Miss Bala | dir. Gerardo Naranjo | MEX
A tight, engaging and stylish action-thriller chronicling three days in the life of an aspiring beauty queen looks incredibly exhilarating. Kidnapped by a drug cartel, the protagonist – and the audience – is given insight into the amount of corruption still rife in the country of Mexico. Strong and audacious filmmaking won over audiences in Sydney, and I expect it to do the same in Melbourne.

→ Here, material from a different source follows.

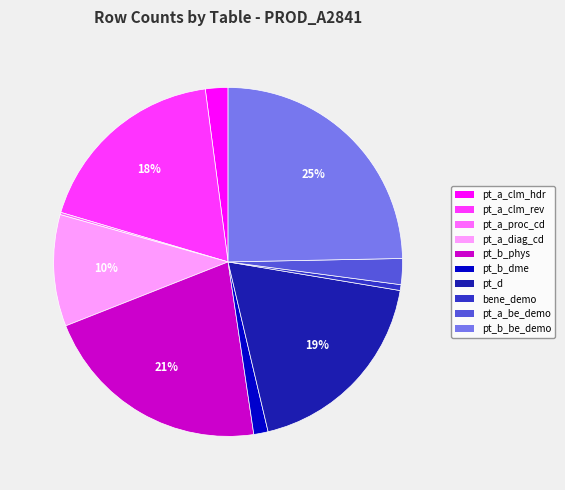

Is there any slice that represents more than half of the pie?

No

Rampart | dir. Oren Moverman | USA
While Sydney Film Festival attendees reacted negatively to the film (including AtTheCinema’s own Greg Bennett), there is little doubt the festival will select Moverman’s follow-up to his incredible and criminally under-seen The Messenger (MIFF 2010). Rampart brings back Academy Award nominated Woody Harrelson as a trigger-happy cop in L.A. in 1999, and the film contains a stellar cast – Anne Heche, Cynthia Nixon, Ned Beatty, Ben Foster, Robin Wright, Ice Cube, Sigourney Weaver and Steve Buscemi – that is impossible to ignore.

Sleepless Night | dir. Frédéric Jardin | FRA
When a well-respected but dirty cop is caught stealing from a powerful drug lord, he must race against the clock to save his son’s life. It might be lean on logic but Jardin’s frenetic narrative weaves multiple cat-and-mouse games through the innards of a nightclub in this exhilarating feature. The stripped down action-thriller is already receiving an American remake, so it deserves your attention.
Honourable mentions: Antapal, Sound of Noise, Unit 7 (playing at the Spanish Film Festival)
So that’s what I would have in the programme for MIFF 2012. Have I missed anything? What would you want if you had free reign?